We loved you so much.
We still do, we love you so much, it hurts our hearts.
We love you so much, none of us can live without a soul like yours in our house.
The only thing that kept me sane at night was you.
When I had no one to lean on, it was you who gave me strength for eight years. The eight years that were full of change, full of horror, full of growth, full of awe, full of life.
I tried not to tell anyone how hurt I am ever since you are gone, but ever since you are gone, so is a part of me.

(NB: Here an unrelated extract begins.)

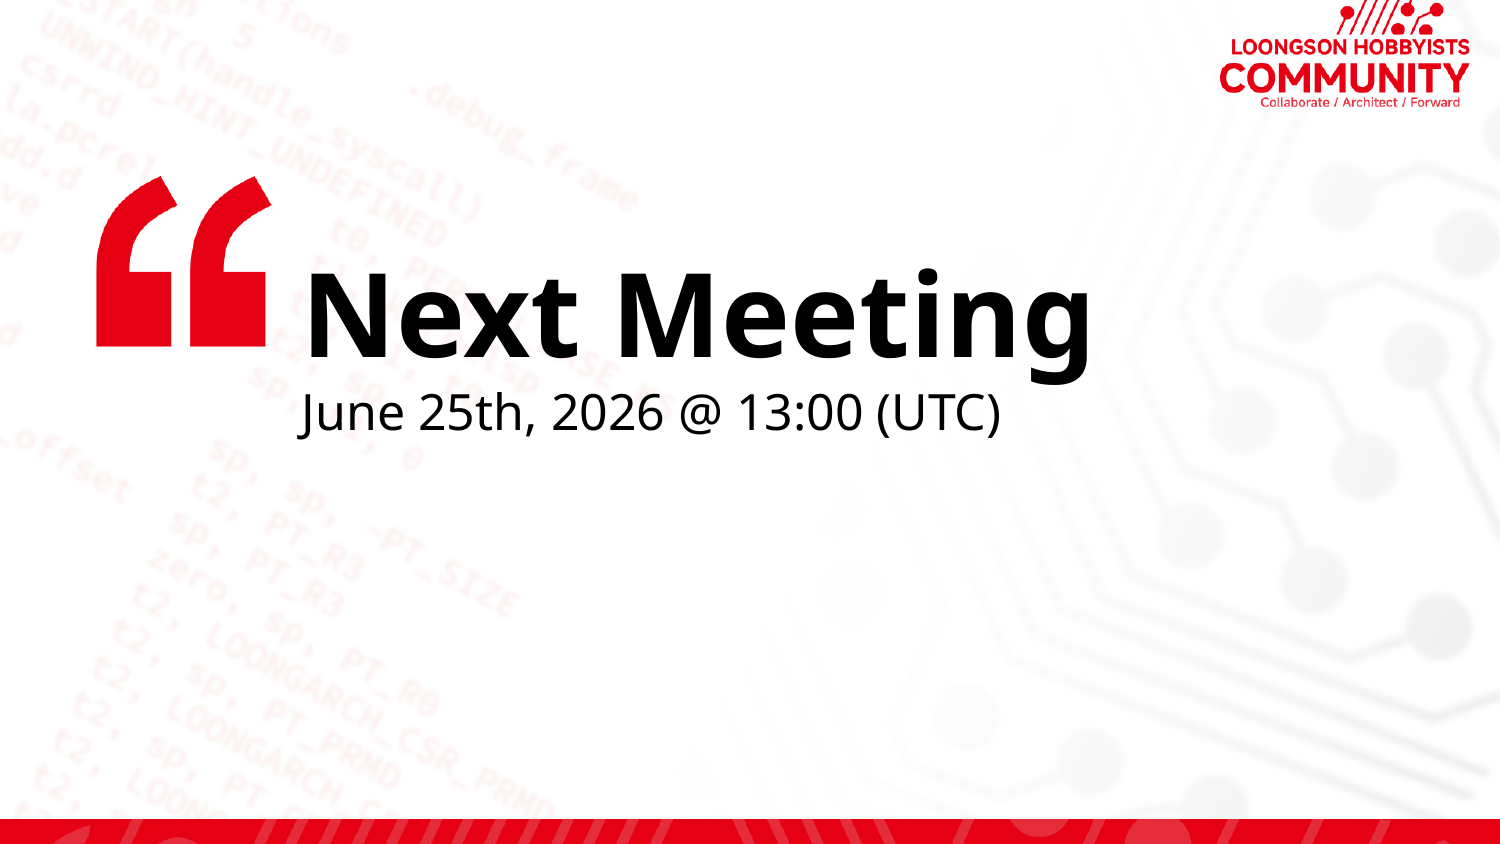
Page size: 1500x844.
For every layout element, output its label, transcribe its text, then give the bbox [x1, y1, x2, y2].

title Next Meeting June 25th, 2026 @ 13:00 (UTC) [286, 153, 1228, 529]
picture [0, 0, 1500, 844]
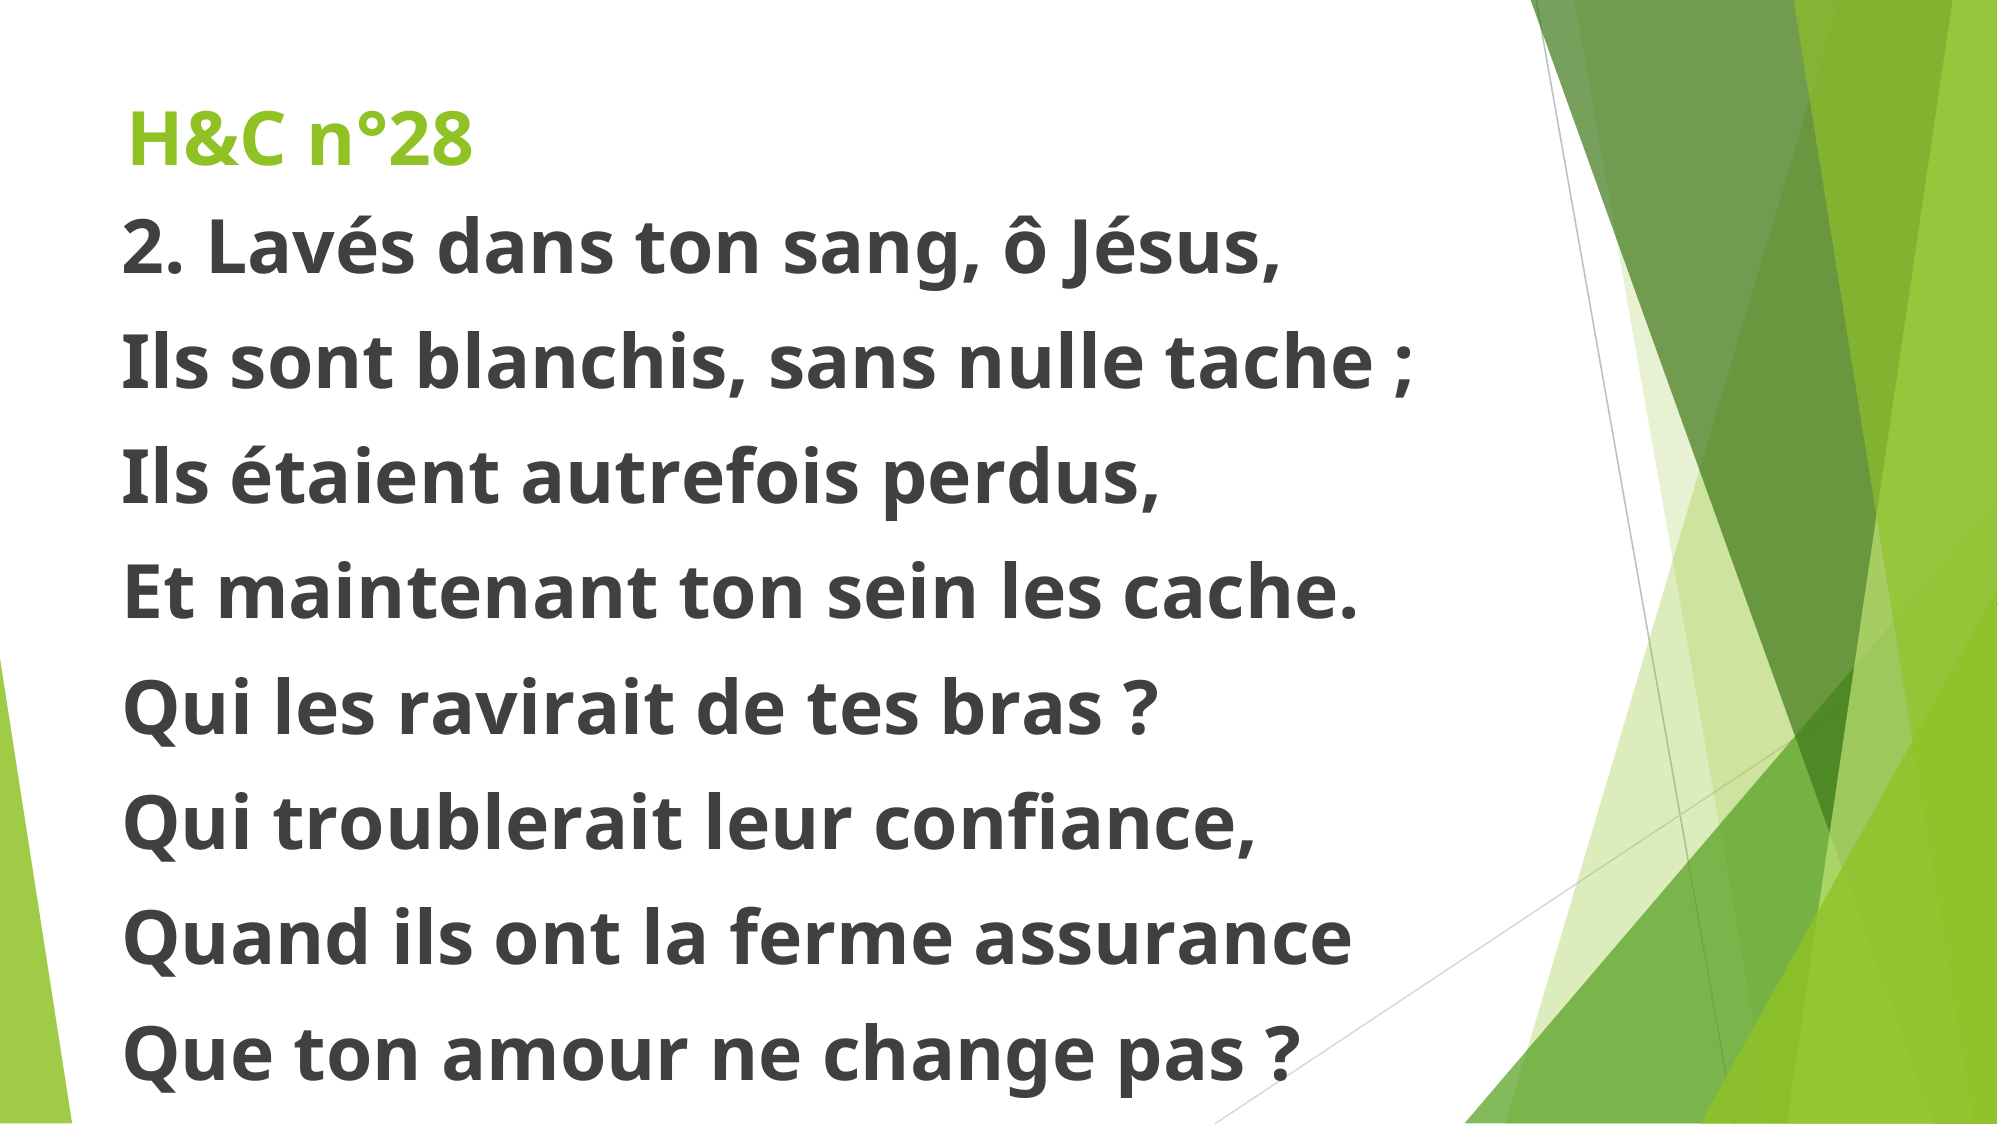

I know I can never possibly replace that part, but I can have someone try to carry on doing what you did to me and giving me love as unconditional as yours.
I can have someone help me overcome the whole that you left in my heart.
I can have someone to fill the emptiness and bring back the real me, the me I was with you, can't I?

Because if I can't, send me a sign and I'll call it off immediately, I'll tell them we can't do that to you.
I just wish you were back with me, because if you were here, the would be no problems and I'd lay by your side outside in the hallway and you'd fall asleep while i'd be rubbing the black spot on your belly, like it always was. And I'd tell you all my worries and my problems and you'd just listen and then look at me and then i'd know that everything is okay and all the problems would vanish and the sky would clear up and I'd be happy again.

I just wish you were here. I miss you. So. Much.